A very standard and basic template folder structure should

  • Templates
    • Content 
    • Node
    • User
    • view

Use the command line to create these folders in the template directory

$ cd /var/www/html/drupals/drupalblogs/web/themes/custom/nature/templates #templates path
$ mkdir content node user view

Then all the folders will be created in the template folder, and we take the standard twig templates based on the content creation in the site with the help of twig file name suggestions. To enable twig-debug, navigate to this file, required commands are given below.

$ cd /var/www/html/drupals/drupalblogs/web/sites/default
$ ls
$ sudo nano services.yml

Then change the debug value from false to true as shown below.

# @default false

    debug: true

    # Twig auto-reload:

If the file doesn't exist then copy the default.services.yml to services.yml and change the permissions.

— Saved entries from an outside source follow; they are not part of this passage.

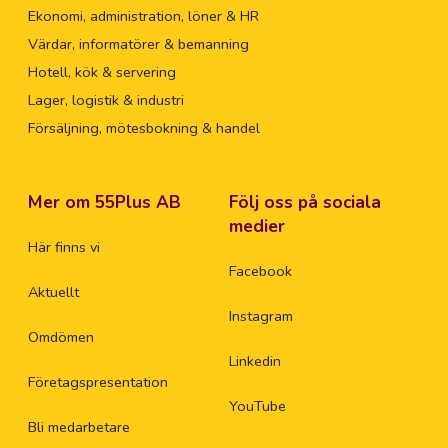
Ekonomi, administration, löner & HR
Värdar, informatörer & bemanning
Hotell, kök & servering
Lager, logistik & industri
Försäljning, mötesbokning & handel
Mer om 55Plus AB
Följ oss på sociala
medier
Här finns vi
Facebook
Aktuellt
Instagram
Omdömen
Linkedin
Företagspresentation
YouTube
Bli medarbetare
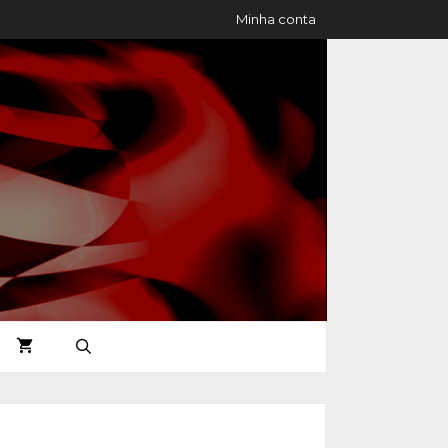
Minha conta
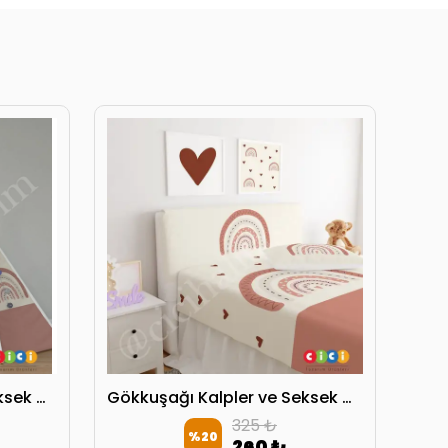
Gökkuşağı Kalpler ve Seksek Oyun Oyun Çadırı
Gökkuşağı Kalpler ve Seksek Oyun Başlık Kılıfı
325 ₺
%
20
260 ₺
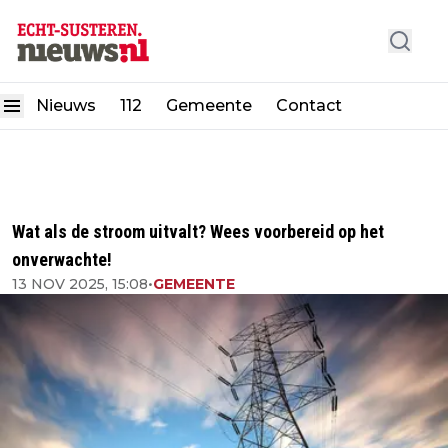
Nieuws
112
Gemeente
Contact
Wat als de stroom uitvalt? Wees voorbereid op het
onverwachte!
13 NOV 2025, 15:08
•
GEMEENTE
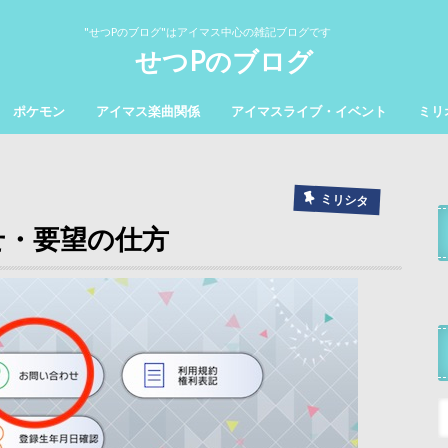
"せつPのブログ"はアイマス中心の雑記ブログです
せつPのブログ
ポケモン
アイマス楽曲関係
アイマスライブ・イベント
ミリ
ミリシタ
せ・要望の仕方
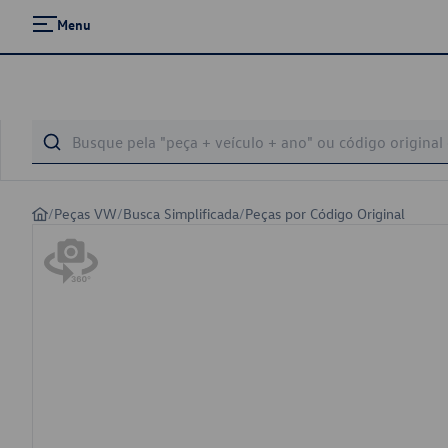
Menu
/
Peças VW
/
Busca Simplificada
/
Peças por Código Original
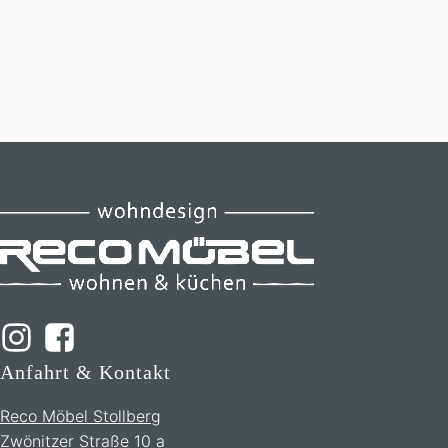
Anfahrt & Kontakt
Reco Möbel Stollberg
Zwönitzer Straße 10 a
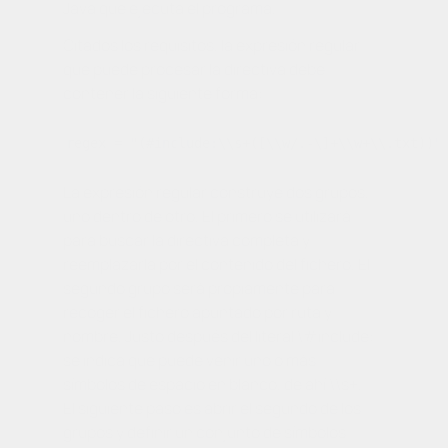
Java que ejecuta el programa.
Citados los requisitos, la expresión regular
que puede procesar la directiva debe
contener la siguiente forma:
La expresión regular construye dos grupos,
uno dentro de otro. El primero se utilizará
para buscar la directiva completa y
reemplazarla por el contenido del fichero. El
segundo grupo será propiamente para
recoger el fichero apuntado por ruta y
nombre. Justo después del literal
\#include:
se indica que puede venir uno o más
símbolos de espacio en blanco, de ahí
\\s+
.
El siguiente paso es abrir el segundo de los
grupos y definir un conjunto de símbolos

To do this check the below blog (site setup blog)

This is the reference screenshot from vs code editor, you can also edit hereenabling twig debug in services.yml

After enabling the debug value to true, then do cache clear and check the results.
twig debug results

Right side inspector, you can see the twig template suggestion, as per the suggestions only we have to take the template name and configure them within the respective template folder. To know how to override the node template you can follow the blog.

Finally, I want to conclude that, whenever you are creating any custom theme you should follow all the above-given steps. Hope you find sufficient information about the folder structure of theming. You can add this article to your reading list for future reference.